The Federal Highway Administration (FHA) said it would grill the California Department of Transportation (Caltrans), which owns and operates Bay Bridge, about the troubled project and its proposed $10M (£6.6M) remedial work programme.
Crews working on construction of the all-steel, self-anchored suspension section of the crossing, which makes up part of the link between Oakland and San Francisco Bay, snapped a number of bolts in March as theytightening them
(NCE 11 April).
Engineers have determined that the 76mm diameter bolts, which range in length from 3m to 8m, broke due to the presence of hydrogen during galvanisation, leading to what Caltrans described as “hydrogen embrittlement”.
So far 32 hardened steel bolts have cracked but there are 2,300 throughout the £4.2bn eastern span, including at the base of the bridge’s 160m tower – where they are difficult to access.
Where the damaged bolts are visible on the bridge supports, which support the road decks above, they are part of a seismic structure designed to counter movement generated in the event of an earthquake.
Caltrans has proposed to secure these bolts by strapping on a “saddle” held in place by high tensile steel cables, but this plan is subject to FHA approval.
The department is also under increasing pressure to explain why it specified the galvanised bolts when it had already banned them from use on “typical” bridges.

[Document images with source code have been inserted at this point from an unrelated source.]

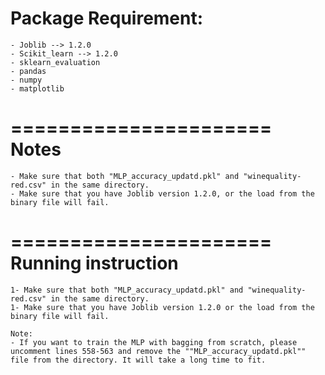 
Package Requirement:
======================

    - Joblib --> 1.2.0
    - Scikit_learn --> 1.2.0
    - sklearn_evaluation
    - pandas 
    - numpy
    - matplotlib
    
======================
Notes  
======================
    
    - Make sure that both "MLP_accuracy_updatd.pkl" and "winequality-red.csv" in the same directory.
    - Make sure that you have Joblib version 1.2.0, or the load from the binary file will fail. 
    
======================
Running instruction  
======================  

    1- Make sure that both "MLP_accuracy_updatd.pkl" and "winequality-red.csv" in the same directory.
    1- Make sure that you have Joblib version 1.2.0 or the load from the binary file will fail. 

    Note: 
    - If you want to train the MLP with bagging from scratch, please uncomment lines 558-563 and remove the ""MLP_accuracy_updatd.pkl"" file from the directory. It will take a long time to fit. 

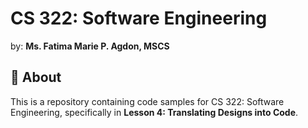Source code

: # CS 322: Software Engineering
by: **Ms. Fatima Marie P. Agdon, MSCS**

## 💭 About
This is a repository containing code samples for CS 322: Software Engineering, specifically in **Lesson 4: Translating Designs into Code**.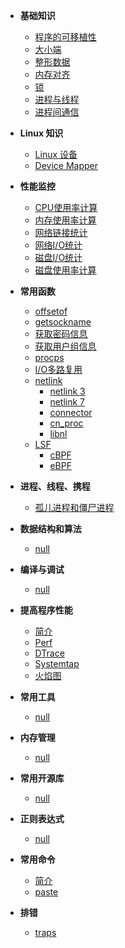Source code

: - **基础知识**
  
  - [程序的可移植性](linux_c_programming/base/portable.md)
  - [大小端](linux_c_programming/base/endian.md)
  - [整形数据](linux_c_programming/base/integer_range.md)
  - [内存对齐](linux_c_programming/base/memory_alignment.md)
  - [锁](linux_c_programming/base/lock.md)
  - [进程与线程](linux_c_programming/base/process_and_thread.md)
  - [进程间通信](linux_c_programming/base/ipc.md)

- **Linux 知识**
  - [Linux 设备](linux_c_programming/info/devices.md)
  - [Device Mapper](linux_c_programming/info/device_mapper.md)

- **性能监控**

  - [CPU使用率计算](linux_c_programming/statistics/cpu_usage.md)
  - [内存使用率计算](linux_c_programming/statistics/mem_usage.md)
  - [网络链接统计](linux_c_programming/statistics/network_connection.md)
  - [网络I/O统计](linux_c_programming/statistics/network_traffic.md)
  - [磁盘I/O统计](linux_c_programming/statistics/disk_io.md)
  - [磁盘使用率计算](linux_c_programming/statistics/disk_usage.md)

- **常用函数**
  
  - [offsetof](linux_c_programming/functions/offsetof.md)
  - [getsockname](linux_c_programming/functions/getsockname.md)
  - [获取密码信息](linux_c_programming/functions/获取密码信息.md)  
  - [获取用户组信息](linux_c_programming/functions/获取用户组信息.md)
  - [procps](linux_c_programming/functions/procps.md)
  - [I/O多路复用](linux_c_programming/functions/multiplexing/)
  - [netlink](linux_c_programming/functions/netlink/README.md)
     - [netlink 3](linux_c_programming/functions/netlink/netlink3.md)
     - [netlink 7](linux_c_programming/functions/netlink/netlink7.md)
     - [connector](linux_c_programming/functions/netlink/connector.md)
     - [cn_proc](linux_c_programming/functions/netlink/cn_proc.md)
     - [libnl](http://www.infradead.org/~tgr/libnl/)
  - [LSF](linux_c_programming/functions/LSF/README.md)
     - [cBPF](linux_c_programming/functions/LSF/cBPF.md)
     - [eBPF](linux_c_programming/functions/LSF/eBPF.md)


- **进程、线程、携程**
  
  - [孤儿进程和僵尸进程](linux_c_programming/process/zombie.md)

- **数据结构和算法**
  
  - [null](linux_c_programming/algorithm/)

- **编译与调试**
  
  - [null](linux_c_programming/debug/)

- **提高程序性能**
  
  - [简介](linux_c_programming/performance/README.md)
  - [Perf](linux_c_programming/performance/perf.md)
  - [DTrace](linux_c_programming/performance/dtrace.md)
  - [Systemtap](linux_c_programming/performance/systemtap.md)
  - [火焰图](linux_c_programming/performance/FlameGraph.md)

- **常用工具**
  
  - [null](linux_c_programming/tools/)

- **内存管理**
  
  - [null](linux_c_programming/memory/)

- **常用开源库**
  
  - [null](linux_c_programming/libs/)

- **正则表达式**
  
  - [null](linux_c_programming/re/)

- **常用命令**
  
  - [简介](linux_c_programming/cmds/)
  - [paste](linux_c_programming/cmds/paste.md)

- **排错**

  - [traps](linux_c_programming/error/traps.md)

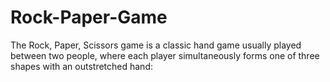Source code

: # Rock-Paper-Game
The Rock, Paper, Scissors game is a classic hand game usually played between two people, where each player simultaneously forms one of three shapes with an outstretched hand:

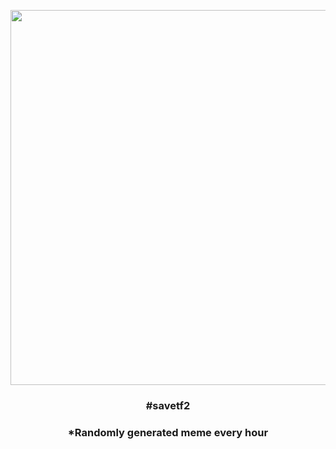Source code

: <p align="center">
        <img src="https://i.redd.it/3ngcslm49k191.png" width="600" height="600">
        </p>
        <h3 align="center">#savetf2</h3>
        <h3 align="center">*Randomly generated meme every hour</h3>
    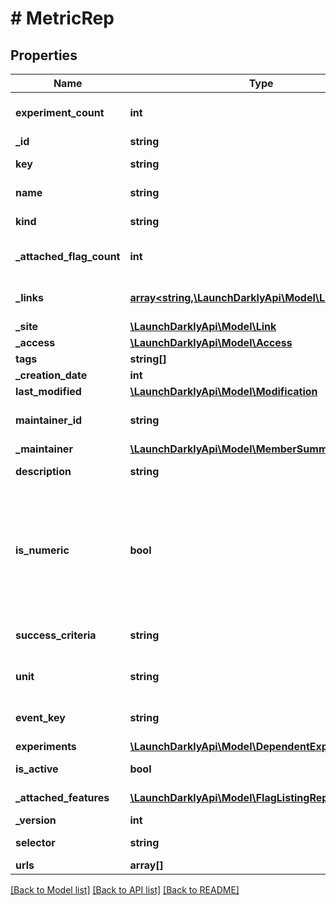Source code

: # # MetricRep

## Properties

Name | Type | Description | Notes
------------ | ------------- | ------------- | -------------
**experiment_count** | **int** | The number of experiments using this metric | [optional]
**_id** | **string** | The ID of this metric |
**key** | **string** | A unique key to reference the metric |
**name** | **string** | A human-friendly name for the metric |
**kind** | **string** | The kind of event the metric tracks |
**_attached_flag_count** | **int** | The number of feature flags currently attached to this metric | [optional]
**_links** | [**array<string,\LaunchDarklyApi\Model\Link>**](Link.md) | The location and content type of related resources |
**_site** | [**\LaunchDarklyApi\Model\Link**](Link.md) |  | [optional]
**_access** | [**\LaunchDarklyApi\Model\Access**](Access.md) |  | [optional]
**tags** | **string[]** | Tags for the metric |
**_creation_date** | **int** |  |
**last_modified** | [**\LaunchDarklyApi\Model\Modification**](Modification.md) |  | [optional]
**maintainer_id** | **string** | The ID of the member who maintains this metric | [optional]
**_maintainer** | [**\LaunchDarklyApi\Model\MemberSummary**](MemberSummary.md) |  | [optional]
**description** | **string** | Description of the metric | [optional]
**is_numeric** | **bool** | For custom metrics, whether to track numeric changes in value against a baseline (&lt;code&gt;true&lt;/code&gt;) or to track a conversion when users taken an action (&lt;code&gt;false&lt;/code&gt;). | [optional]
**success_criteria** | **string** | For numeric custom metrics, the success criteria | [optional]
**unit** | **string** | For numeric custom metrics, the unit of measure | [optional]
**event_key** | **string** | For custom metrics, the event name to use in your code | [optional]
**experiments** | [**\LaunchDarklyApi\Model\DependentExperimentRep[]**](DependentExperimentRep.md) |  | [optional]
**is_active** | **bool** | Whether the metric is active | [optional]
**_attached_features** | [**\LaunchDarklyApi\Model\FlagListingRep[]**](FlagListingRep.md) | Details on the flags attached to this metric | [optional]
**_version** | **int** | Version of the metric | [optional]
**selector** | **string** | For click metrics, the CSS selectors | [optional]
**urls** | **array[]** |  | [optional]

[[Back to Model list]](../../README.md#models) [[Back to API list]](../../README.md#endpoints) [[Back to README]](../../README.md)
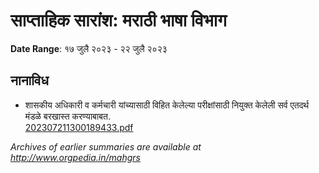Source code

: # साप्ताहिक सारांश: मराठी भाषा विभाग

**Date Range**: १७ जुलै २०२३ - २२ जुलै २०२३


## नानाविध
- शासकीय अधिकारी व कर्मचारी यांच्यासाठी विहित केलेल्या परीक्षांसाठी नियुक्त केलेली सर्व एतदर्थ मंडळे बरखास्त करण्याबाबत.\
  [202307211300189433.pdf](https://gr.maharashtra.gov.in/Site/Upload/Government%20Resolutions/English/202307211300189433.pdf)


*Archives of earlier summaries are available at http://www.orgpedia.in/mahgrs*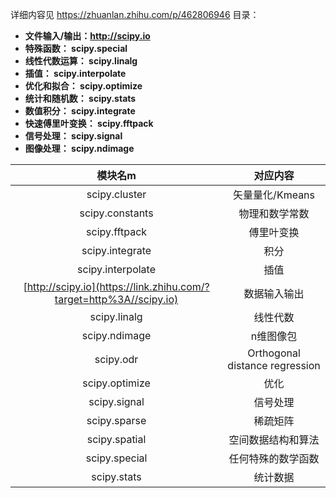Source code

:详细内容见 https://zhuanlan.zhihu.com/p/462806946 
目录：
- **文件输入/输出：http://scipy.io**
- **特殊函数： scipy.special**
- **线性代数运算： scipy.linalg**
- **插值： scipy.interpolate**
- **优化和拟合： scipy.optimize**
- **统计和随机数： scipy.stats**
- **数值积分： scipy.integrate**
- **快速傅里叶变换： scipy.fftpack**
- **信号处理： scipy.signal**
- **图像处理： scipy.ndimage**

| 模块名m | 对应内容 |
| :--: | :--: |
| scipy.cluster | 矢量量化/Kmeans |
| scipy.constants | 物理和数学常数 |
| scipy.fftpack | 傅里叶变换 |
| scipy.integrate | 积分 |
| scipy.interpolate | 插值 |
| [http://scipy.io](https://link.zhihu.com/?target=http%3A//scipy.io) | 数据输入输出 |
| scipy.linalg | 线性代数 |
| scipy.ndimage | n维图像包 |
| scipy.odr | Orthogonal distance regression |
| scipy.optimize | 优化 |
| scipy.signal | 信号处理 |
| scipy.sparse | 稀疏矩阵 |
| scipy.spatial | 空间数据结构和算法 |
| scipy.special | 任何特殊的数学函数 |
| scipy.stats | 统计数据 |
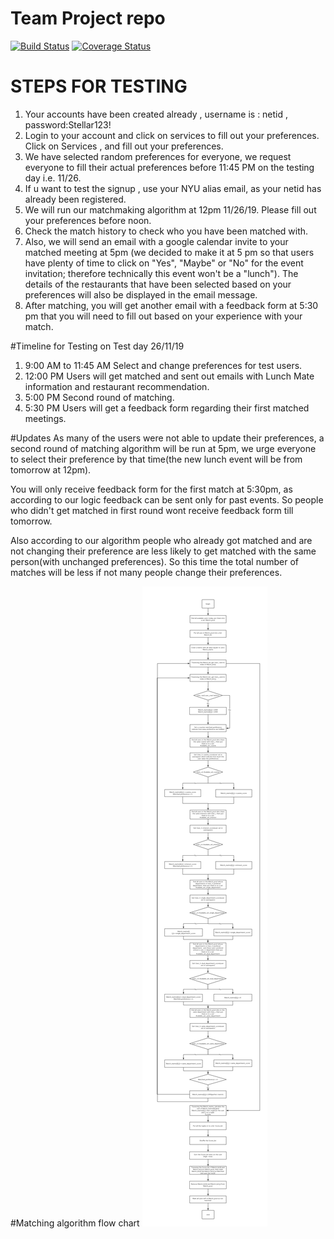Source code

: # Team Project repo
[![Build Status](https://travis-ci.com/gcivil-nyu-org/fall2019-cs-gy-6063-team-stellar.svg?branch=develop)](https://travis-ci.com/gcivil-nyu-org/fall2019-cs-gy-6063-team-stellar)
[![Coverage Status](https://coveralls.io/repos/github/gcivil-nyu-org/fall2019-cs-gy-6063-team-stellar/badge.svg?branch=develop)](https://coveralls.io/github/gcivil-nyu-org/fall2019-cs-gy-6063-team-stellar?branch=develop)

# STEPS FOR TESTING
1) Your accounts have been created already , username is : netid , password:Stellar123!  
2) Login to your account and click on services to fill out your preferences.  
   Click on Services , and fill out your preferences.  
3) We have selected random preferences for everyone, we request everyone to fill their actual preferences before 11:45 PM on the testing day i.e. 11/26.  
4) If u want to test the signup , use your NYU alias email, as your netid has already been registered.  
5) We will run our matchmaking algorithm at 12pm 11/26/19. Please fill out your preferences before noon.
6) Check the match history to check who you have been matched with. 
7) Also, we will send an email with a google calendar invite to your matched meeting at 5pm (we decided to make it at 5 pm so that users have plenty of time to click on "Yes", "Maybe" or "No" for the event invitation; therefore technically this event won't be a "lunch"). The details of the restaurants that have been selected based on your preferences will also be displayed in the email message.  
8) After matching, you will get another email with a feedback form at 5:30 pm that you will need to fill out based on your experience with your match.

#Timeline for Testing on Test day 26/11/19

1) 9:00 AM to 11:45 AM Select and change preferences for test users.
2) 12:00 PM Users will get matched and sent out emails with Lunch Mate information and restaurant recommendation.
3) 5:00 PM Second round of matching.
3) 5:30 PM Users will get a feedback form regarding their first matched meetings. 

#Updates
As many of the users were not able to update their preferences, a second round of matching algorithm will be run at 5pm, we urge everyone to select their preference by that time(the new lunch event will be from tomorrow at 12pm).

You will only receive feedback form for the first match at 5:30pm, as according to our logic feedback can be sent only for past events. So people who didn't get matched in first round wont receive feedback form till tomorrow. 

Also according to our algorithm people who already got matched and are not changing their preference are less likely to get matched with the same person(with unchanged preferences). So this time the total number of matches will be less if not many people change their preferences.



#Matching algorithm flow chart
![Image](Lunchninja_Algorithm.png)

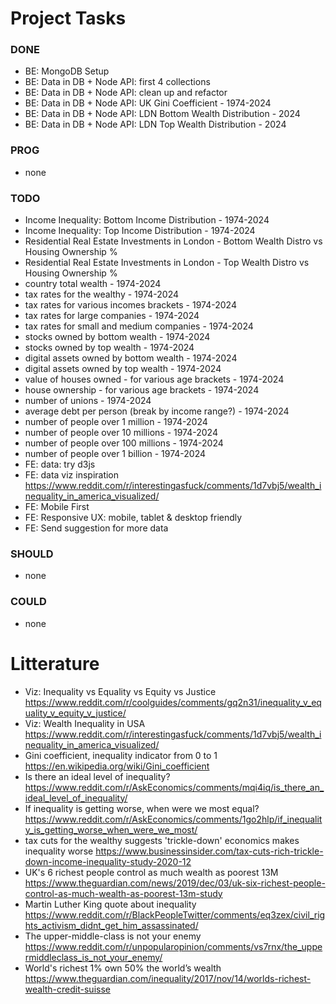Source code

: # Project Tasks

### DONE

- BE: MongoDB Setup
- BE: Data in DB + Node API: first 4 collections
- BE: Data in DB + Node API: clean up and refactor
- BE: Data in DB + Node API: UK Gini Coefficient - 1974-2024
- BE: Data in DB + Node API: LDN Bottom Wealth Distribution - 2024
- BE: Data in DB + Node API: LDN Top Wealth Distribution - 2024

### PROG

- none

### TODO

- Income Inequality: Bottom Income Distribution - 1974-2024
- Income Inequality: Top Income Distribution - 1974-2024
- Residential Real Estate Investments in London - Bottom Wealth Distro vs Housing Ownership %
- Residential Real Estate Investments in London - Top Wealth Distro vs Housing Ownership %
- country total wealth - 1974-2024
- tax rates for the wealthy - 1974-2024
- tax rates for various incomes brackets - 1974-2024
- tax rates for large companies - 1974-2024
- tax rates for small and medium companies - 1974-2024
- stocks owned by bottom wealth - 1974-2024
- stocks owned by top wealth - 1974-2024
- digital assets owned by bottom wealth - 1974-2024
- digital assets owned by top wealth - 1974-2024
- value of houses owned - for various age brackets - 1974-2024
- house ownership - for various age brackets - 1974-2024
- number of unions - 1974-2024
- average debt per person (break by income range?) - 1974-2024
- number of people over 1 million - 1974-2024
- number of people over 10 millions - 1974-2024
- number of people over 100 millions - 1974-2024
- number of people over 1 billion - 1974-2024
- FE: data: try d3js
- FE: data viz inspiration https://www.reddit.com/r/interestingasfuck/comments/1d7vbj5/wealth_inequality_in_america_visualized/
- FE: Mobile First
- FE: Responsive UX: mobile, tablet & desktop friendly
- FE: Send suggestion for more data

### SHOULD

- none

### COULD

- none

# Litterature

- Viz: Inequality vs Equality vs Equity vs Justice https://www.reddit.com/r/coolguides/comments/gq2n31/inequality_v_equality_v_equity_v_justice/
- Viz: Wealth Inequality in USA https://www.reddit.com/r/interestingasfuck/comments/1d7vbj5/wealth_inequality_in_america_visualized/
- Gini coefficient, inequality indicator from 0 to 1 https://en.wikipedia.org/wiki/Gini_coefficient
- Is there an ideal level of inequality? https://www.reddit.com/r/AskEconomics/comments/mqi4iq/is_there_an_ideal_level_of_inequality/
- If inequality is getting worse, when were we most equal? https://www.reddit.com/r/AskEconomics/comments/1go2hlp/if_inequality_is_getting_worse_when_were_we_most/
- tax cuts for the wealthy suggests 'trickle-down' economics makes inequality worse https://www.businessinsider.com/tax-cuts-rich-trickle-down-income-inequality-study-2020-12
- UK's 6 richest people control as much wealth as poorest 13M https://www.theguardian.com/news/2019/dec/03/uk-six-richest-people-control-as-much-wealth-as-poorest-13m-study
- Martin Luther King quote about inequality https://www.reddit.com/r/BlackPeopleTwitter/comments/eq3zex/civil_rights_activism_didnt_get_him_assassinated/
- The upper-middle-class is not your enemy https://www.reddit.com/r/unpopularopinion/comments/vs7rnx/the_uppermiddleclass_is_not_your_enemy/
- World's richest 1% own 50% the world’s wealth https://www.theguardian.com/inequality/2017/nov/14/worlds-richest-wealth-credit-suisse
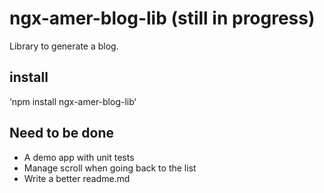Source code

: # ngx-amer-blog-lib (still in progress)

Library to generate a blog.

## install

‘npm install ngx-amer-blog-lib‘

## Need to be done

- A demo app with unit tests
- Manage scroll when going back to the list
- Write a better readme.md
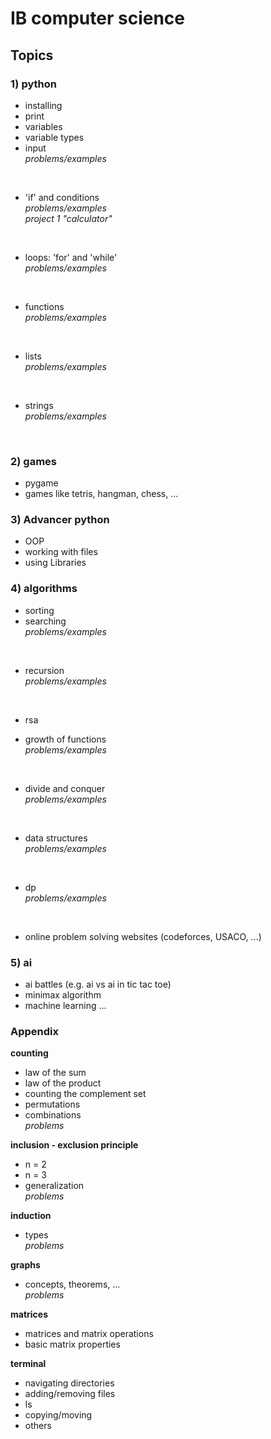 # IB computer science

## Topics

### 1) python

- installing
- print
- variables
- variable types
- input <br />
    *problems/examples*
<br />

- 'if' and conditions <br />
    *problems/examples* <br />
    *project 1 "calculator"*
<br />

- loops: 'for' and 'while' <br />
    *problems/examples*
<br />

- functions <br />
    *problems/examples*
<br />

- lists <br />
    *problems/examples*
<br />

- strings <br />
    *problems/examples*
<br />

### 2) games
- pygame
- games like tetris, hangman, chess, ...

### 3) Advancer python
- OOP
- working with files
- using Libraries

### 4) algorithms
- sorting
- searching <br />
    *problems/examples*
<br />

- recursion <br />
    *problems/examples*
<br />

- rsa

- growth of functions <br />
    *problems/examples*
<br />

- divide and conquer <br />
    *problems/examples*
<br />

- data structures <br />
    *problems/examples*
<br />

- dp <br />
    *problems/examples*
<br />

- online problem solving websites (codeforces, USACO, ...)

### 5) ai
- ai battles (e.g. ai vs ai in tic tac toe)
- minimax algorithm
- machine learning ...

### Appendix
**counting**
- law of the sum
- law of the product
- counting the complement set
- permutations
- combinations <br />
    *problems*

**inclusion - exclusion principle**
- n = 2
- n = 3
- generalization <br />
    *problems*

**induction**
- types <br />
    *problems*

**graphs**
- concepts, theorems, ... <br />
    *problems*

**matrices**
- matrices and matrix operations
- basic matrix properties

**terminal**
- navigating directories
- adding/removing files
- ls
- copying/moving
- others
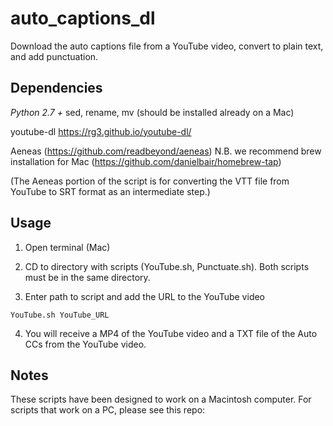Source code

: # auto_captions_dl
Download the auto captions file from a YouTube video, convert to plain text, and add punctuation.

## Dependencies
*Python 2.7 +*
sed, rename, mv (should be installed already on a Mac)

youtube-dl
https://rg3.github.io/youtube-dl/

Aeneas (https://github.com/readbeyond/aeneas)
N.B. we recommend brew installation for Mac (https://github.com/danielbair/homebrew-tap)

(The Aeneas portion of the script is for converting the VTT file from YouTube to SRT format as an intermediate step.)

## Usage
1) Open terminal (Mac)

2) CD to directory with scripts (YouTube.sh, Punctuate.sh). Both scripts must be in the same directory.

3) Enter path to script and add the URL to the YouTube video

`YouTube.sh YouTube_URL`

4) You will receive a MP4 of the YouTube video and a TXT file of the Auto CCs from the YouTube video.

## Notes

These scripts have been designed to work on a Macintosh computer. For scripts that work on a PC, please see this repo:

Last week Caltrans director Malcolm Dougherty and chief engineer Brian Maroney told California’s Senate Committee that they were aware of the risks but decided they were worth taking.
“Absolute due consideration by all the technical teams [happened] before we moved forward with that decision,” Dougherty told the committee. He added that Caltrans had its “eyes wide open” to the potential risks.
Maroney said a Caltrans team of engineers and consultants had signed off on “these rods [the bolts], these loads, these conditions”.
Maroney and Dougherty refused to reveal who made the final decision, but they promised the committee they would provide a timeline clarifying the decision making process.
WSP technical director John Parker said in the UK any engineering solution would have to be signed off by an independent third party.
“An ‘approval in principal’ document is sent to the bridge authority and then an independent check is carried out,” he said.
“So if we designed a bridge, maybe Atkins would be appointed to check it,” said Parker.
“Ultimately if the client insisted on something you disagreed with I suppose you would have to resign.”